KEN Granny’s essentially a defender of the segregationalist status quo. Complicating modern reactions to her performance. And her "wisdom" often comes off as sanctimonious badgering. Still, Waters’ face teems with spectacularly photogenic emotion. Especially in that stunning reveal at the end of Barrymore’s final scene.

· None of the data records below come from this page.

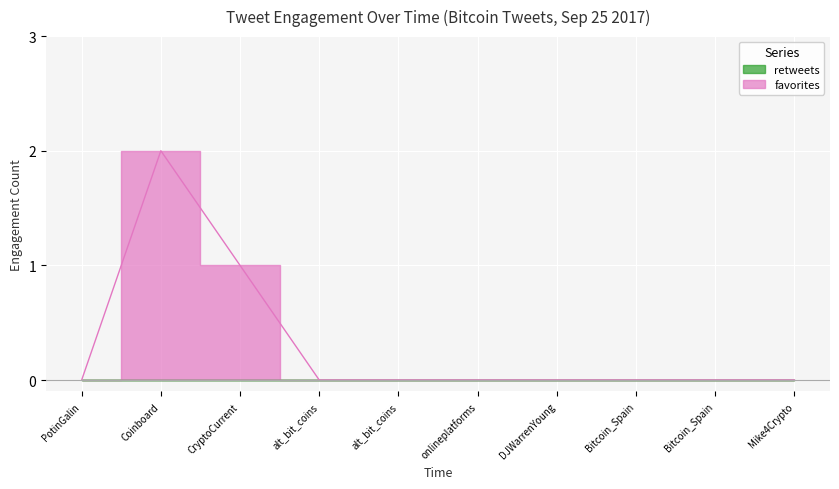

What is the difference between the maximum and minimum values?

2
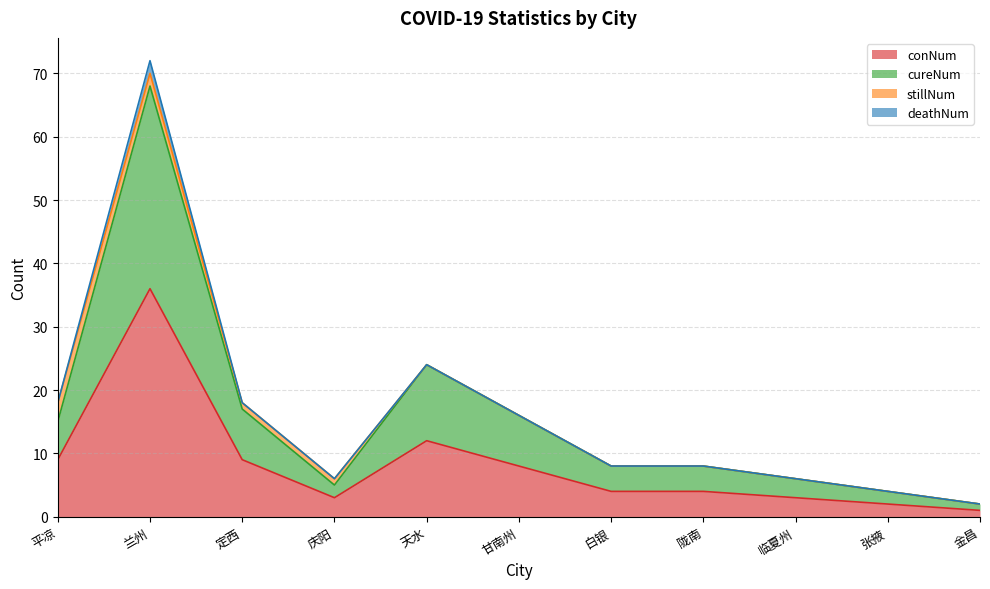

What is the total value across all series at 天水?

24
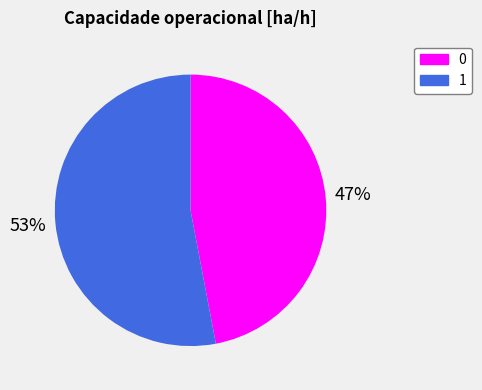

What is the largest slice in the pie chart?

1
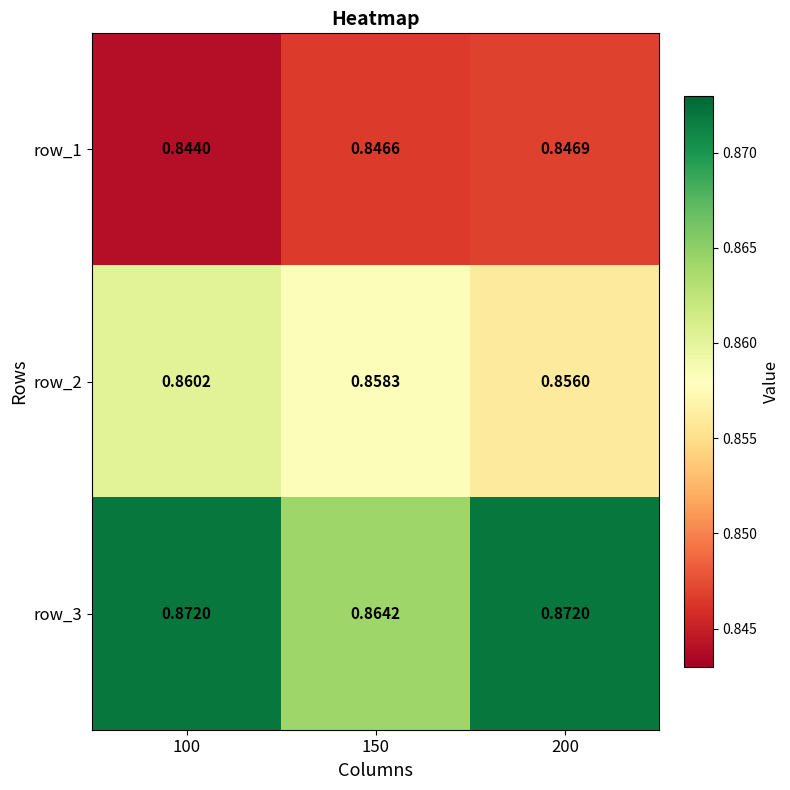

Is the value of row_1 at 100 greater than the value of row_3 at 100?

No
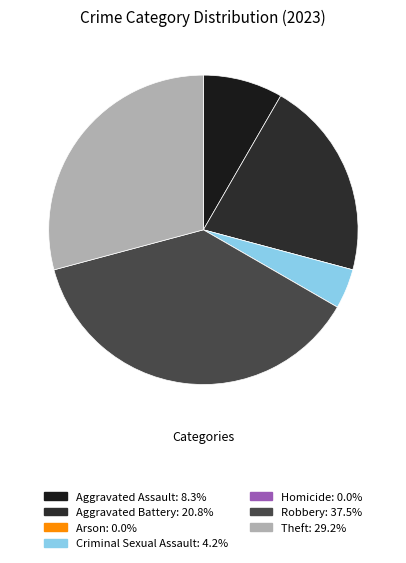

Rank the categories by value from highest to lowest.

Robbery, Theft, Aggravated Battery, Aggravated Assault, Criminal Sexual Assault, Arson, Homicide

AARON Waters brings a grounded naturalism to her role. It's a strange performance that feels out of place in this film filled with melodramatic acting, but I loved Waters all the more for this. Nearly every move feels lived-in and real, and the pain that registers on her face when she realizes her best friend is dying is palpable.
Oscar chose...
Mercedes McCambridge
in All the King's Men
Mercedes McCambridge
in All the King's Men
5 comments:
always lovely to read a Smackdown :D
if it weren't for Aaron's 5 stars, things would have been different.
Ethel Waters won with an average of 3.5 hearts, which isn't that honoring compared to past winners.
All I have to say is "Yay Ethel Waters!" She earned that win (even if only one person was truly over the moon about it).
I'm quite surprised to be the champion for Lancaster here. Well, relatively speaking.
Otherwise; I'm also surprised that I found Celeste Holm to be the best performance out of any of them. I think perhaps it's more the 'most interesting' than the 'best' performance. Which isn't necessarily separate, but interesting none the less.
I'm pleased to see Ethel Waters win, though.
I'm pleased to see Ethel Waters win too!
None of the performances to me were worthy of a win.
I think the category confusion for the women of A Letter to Three Wives, all leads in their own stories but supporting players in the other wives tales so where to place them, cost Linda Darnell assuredly and perhaps Ann Sothern nominations. If she had been properly nominated, in my opinion she's a lead but a supporting nod would work too, then my vote would have gone to Linda in either category.
Sadly that didn't happen so out of a weak field I agree that Waters was best though I didn't like the film she was in.